Start of INPUT FOR THIS TASK

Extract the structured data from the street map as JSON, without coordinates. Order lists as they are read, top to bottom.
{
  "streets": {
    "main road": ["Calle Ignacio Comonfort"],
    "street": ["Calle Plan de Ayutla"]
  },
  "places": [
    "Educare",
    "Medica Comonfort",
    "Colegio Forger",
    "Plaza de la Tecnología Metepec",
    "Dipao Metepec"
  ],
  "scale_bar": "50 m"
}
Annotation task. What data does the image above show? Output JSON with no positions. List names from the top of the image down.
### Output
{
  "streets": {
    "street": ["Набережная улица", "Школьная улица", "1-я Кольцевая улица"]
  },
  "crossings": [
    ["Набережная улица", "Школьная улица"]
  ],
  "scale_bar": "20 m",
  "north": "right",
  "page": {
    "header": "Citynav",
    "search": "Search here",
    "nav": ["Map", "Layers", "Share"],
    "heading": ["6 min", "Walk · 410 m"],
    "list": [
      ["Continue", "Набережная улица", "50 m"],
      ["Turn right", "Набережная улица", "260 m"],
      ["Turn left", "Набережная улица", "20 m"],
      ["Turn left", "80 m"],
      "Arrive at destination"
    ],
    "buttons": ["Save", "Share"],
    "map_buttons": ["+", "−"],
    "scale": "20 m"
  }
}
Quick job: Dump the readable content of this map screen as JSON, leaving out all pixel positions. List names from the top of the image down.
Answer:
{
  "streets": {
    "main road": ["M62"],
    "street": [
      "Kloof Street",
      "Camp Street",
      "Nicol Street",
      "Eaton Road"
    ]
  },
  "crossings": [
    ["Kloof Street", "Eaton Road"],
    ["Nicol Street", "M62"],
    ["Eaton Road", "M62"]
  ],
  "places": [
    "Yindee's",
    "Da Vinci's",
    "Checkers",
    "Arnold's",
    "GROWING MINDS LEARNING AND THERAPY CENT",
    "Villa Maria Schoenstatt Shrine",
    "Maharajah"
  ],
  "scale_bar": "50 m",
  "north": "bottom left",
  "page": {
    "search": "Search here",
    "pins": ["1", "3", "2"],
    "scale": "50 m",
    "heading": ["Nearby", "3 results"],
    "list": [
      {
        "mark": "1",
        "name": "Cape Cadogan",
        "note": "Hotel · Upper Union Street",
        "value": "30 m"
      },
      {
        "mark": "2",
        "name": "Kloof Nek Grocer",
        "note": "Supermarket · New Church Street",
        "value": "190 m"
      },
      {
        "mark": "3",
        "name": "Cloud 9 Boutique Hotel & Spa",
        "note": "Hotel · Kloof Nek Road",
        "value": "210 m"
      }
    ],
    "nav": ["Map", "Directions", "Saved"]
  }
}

End of INPUT FOR THIS TASK

WORK TASK - Your job is to copy all the records exactly.

RESPONSE TO THIS TASK -
Extract the structured data from the street map as JSON, without coordinates. Order lists as they are read, top to bottom.
{
  "streets": {
    "main road": ["Calle Ignacio Comonfort"],
    "street": ["Calle Plan de Ayutla"]
  },
  "places": [
    "Educare",
    "Medica Comonfort",
    "Colegio Forger",
    "Plaza de la Tecnología Metepec",
    "Dipao Metepec"
  ],
  "scale_bar": "50 m"
}
Annotation task. What data does the image above show? Output JSON with no positions. List names from the top of the image down.
### Output
{
  "streets": {
    "street": ["Набережная улица", "Школьная улица", "1-я Кольцевая улица"]
  },
  "crossings": [
    ["Набережная улица", "Школьная улица"]
  ],
  "scale_bar": "20 m",
  "north": "right",
  "page": {
    "header": "Citynav",
    "search": "Search here",
    "nav": ["Map", "Layers", "Share"],
    "heading": ["6 min", "Walk · 410 m"],
    "list": [
      ["Continue", "Набережная улица", "50 m"],
      ["Turn right", "Набережная улица", "260 m"],
      ["Turn left", "Набережная улица", "20 m"],
      ["Turn left", "80 m"],
      "Arrive at destination"
    ],
    "buttons": ["Save", "Share"],
    "map_buttons": ["+", "−"],
    "scale": "20 m"
  }
}
Quick job: Dump the readable content of this map screen as JSON, leaving out all pixel positions. List names from the top of the image down.
Answer:
{
  "streets": {
    "main road": ["M62"],
    "street": [
      "Kloof Street",
      "Camp Street",
      "Nicol Street",
      "Eaton Road"
    ]
  },
  "crossings": [
    ["Kloof Street", "Eaton Road"],
    ["Nicol Street", "M62"],
    ["Eaton Road", "M62"]
  ],
  "places": [
    "Yindee's",
    "Da Vinci's",
    "Checkers",
    "Arnold's",
    "GROWING MINDS LEARNING AND THERAPY CENT",
    "Villa Maria Schoenstatt Shrine",
    "Maharajah"
  ],
  "scale_bar": "50 m",
  "north": "bottom left",
  "page": {
    "search": "Search here",
    "pins": ["1", "3", "2"],
    "scale": "50 m",
    "heading": ["Nearby", "3 results"],
    "list": [
      {
        "mark": "1",
        "name": "Cape Cadogan",
        "note": "Hotel · Upper Union Street",
        "value": "30 m"
      },
      {
        "mark": "2",
        "name": "Kloof Nek Grocer",
        "note": "Supermarket · New Church Street",
        "value": "190 m"
      },
      {
        "mark": "3",
        "name": "Cloud 9 Boutique Hotel & Spa",
        "note": "Hotel · Kloof Nek Road",
        "value": "210 m"
      }
    ],
    "nav": ["Map", "Directions", "Saved"]
  }
}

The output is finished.